What: Type100 workshop
Who: Chris Holmquist
Where: @Polagraph gallery, Prague
November started off with a refreshing experience for Saturn9: the OneInstant workshop given by the extraordinarily visionaire Chris Holmquist (https://www.polagraph.cz/shop/workshop-chris-holmquist)
The workshop was carried out in a the minimalistic yet cozy setting of Polargraph gallery and shop in lower Žižkov and attended by a handful of followers of the technique and rookies (like us!). After a very useful introduction on the milestones of this project, that touched important names in the polaroid world: the Impossible project, mr. Florian Kaps and the type100 revival, amongst others, we were showed how a single pack film had been in the past manually crafted and the peel-apart film attached to it in order to be used.
Original polaroid cameras and 4 packages containing one single film sheet laid on a table to be shot- in the outdoor or indoor, thanks to the special studio lighting and a model prepared for our experiments.


Conversations sparked amongst the participants and our host patiently listened to each inquiry, suggestion and criticism.
Questions such as: “How is the exposure calculated?” – “How to correctly load and unload the film into the back of the camera?”; “How do I know that the chemistry is evenly spread on the sensitive paper when I pull it out the camera?” resonated in the studio, and curiosity for this technique led us to a higher level of audacity.

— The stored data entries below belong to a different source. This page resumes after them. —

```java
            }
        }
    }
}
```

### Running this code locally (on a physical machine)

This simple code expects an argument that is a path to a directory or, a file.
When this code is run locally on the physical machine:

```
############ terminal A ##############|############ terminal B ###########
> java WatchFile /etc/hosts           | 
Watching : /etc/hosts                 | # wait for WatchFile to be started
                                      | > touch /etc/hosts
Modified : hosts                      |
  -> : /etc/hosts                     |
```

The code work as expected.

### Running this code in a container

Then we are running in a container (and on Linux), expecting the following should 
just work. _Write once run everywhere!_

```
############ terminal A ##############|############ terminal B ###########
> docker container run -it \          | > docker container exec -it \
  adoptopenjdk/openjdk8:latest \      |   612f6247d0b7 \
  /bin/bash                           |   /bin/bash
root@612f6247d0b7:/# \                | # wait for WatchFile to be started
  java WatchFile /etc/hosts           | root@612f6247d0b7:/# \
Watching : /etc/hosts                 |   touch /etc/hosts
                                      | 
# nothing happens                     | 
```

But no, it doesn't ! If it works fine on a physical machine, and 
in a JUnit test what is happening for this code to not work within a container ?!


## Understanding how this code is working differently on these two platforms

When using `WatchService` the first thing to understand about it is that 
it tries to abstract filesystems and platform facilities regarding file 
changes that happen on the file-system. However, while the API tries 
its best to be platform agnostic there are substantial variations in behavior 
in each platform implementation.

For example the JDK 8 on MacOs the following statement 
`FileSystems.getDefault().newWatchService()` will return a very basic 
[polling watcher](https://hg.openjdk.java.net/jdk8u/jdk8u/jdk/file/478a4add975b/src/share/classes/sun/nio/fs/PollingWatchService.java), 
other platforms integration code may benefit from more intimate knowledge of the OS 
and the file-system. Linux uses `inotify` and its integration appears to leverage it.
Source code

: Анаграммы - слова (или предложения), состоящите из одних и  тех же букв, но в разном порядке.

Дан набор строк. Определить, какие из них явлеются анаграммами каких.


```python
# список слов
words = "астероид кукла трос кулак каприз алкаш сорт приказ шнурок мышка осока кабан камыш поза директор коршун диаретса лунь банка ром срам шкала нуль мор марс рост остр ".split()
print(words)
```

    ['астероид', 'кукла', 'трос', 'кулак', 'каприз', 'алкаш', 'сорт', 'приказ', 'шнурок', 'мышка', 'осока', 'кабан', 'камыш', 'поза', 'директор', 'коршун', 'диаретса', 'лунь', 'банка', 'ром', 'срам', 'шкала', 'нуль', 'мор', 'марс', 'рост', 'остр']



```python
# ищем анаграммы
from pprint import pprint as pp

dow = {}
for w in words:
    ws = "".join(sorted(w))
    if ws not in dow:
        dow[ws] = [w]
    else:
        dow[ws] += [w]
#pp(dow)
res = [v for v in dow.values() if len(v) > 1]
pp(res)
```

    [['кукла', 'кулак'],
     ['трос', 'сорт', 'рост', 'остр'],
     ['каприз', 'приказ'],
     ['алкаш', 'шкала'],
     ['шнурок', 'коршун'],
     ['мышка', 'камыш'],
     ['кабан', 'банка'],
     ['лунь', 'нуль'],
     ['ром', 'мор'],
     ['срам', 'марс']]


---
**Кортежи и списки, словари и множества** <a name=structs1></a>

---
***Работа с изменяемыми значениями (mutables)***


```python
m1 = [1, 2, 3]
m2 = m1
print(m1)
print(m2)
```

Admittedly this manual technique can be regarded as easy since the chemistry does not require a darkroom or any sort of safe light process, the cameras are bulky and heavy and although their functioning looks complex, there are only few settings and adjustments to be made in order to get them ready to shoot. The developing times are reduced to 1 or 2 minutes at most.
The whole idea behind this kind of photography is to enhance the instantaneity of the medium, in order to have a product which is ready at hand and which comes across as a hybrid between traditional chemical photography with a technically advanced chance to have the positive printed out of the camera.
Our overall impression – owning a much simpler Fuji Instax Wide – is that even if this technique comes up as fairly fool-proof, whenever there is a chemical process, the slightest changes can affect the results. The photos of all participants, already familiar with Polaroid, were spotless, clean, in focus, correctly exposed.
Our photos showed technical mistakes but we were not discouraged because whilst they might haven’t been perfect, they were our first attempts at peel-apart films and Polaroid, and the expression of them was more important than the final results.




a burning witch; the texture of an oak; a decadent backyard; a partial selfie
What do you think of instant photography?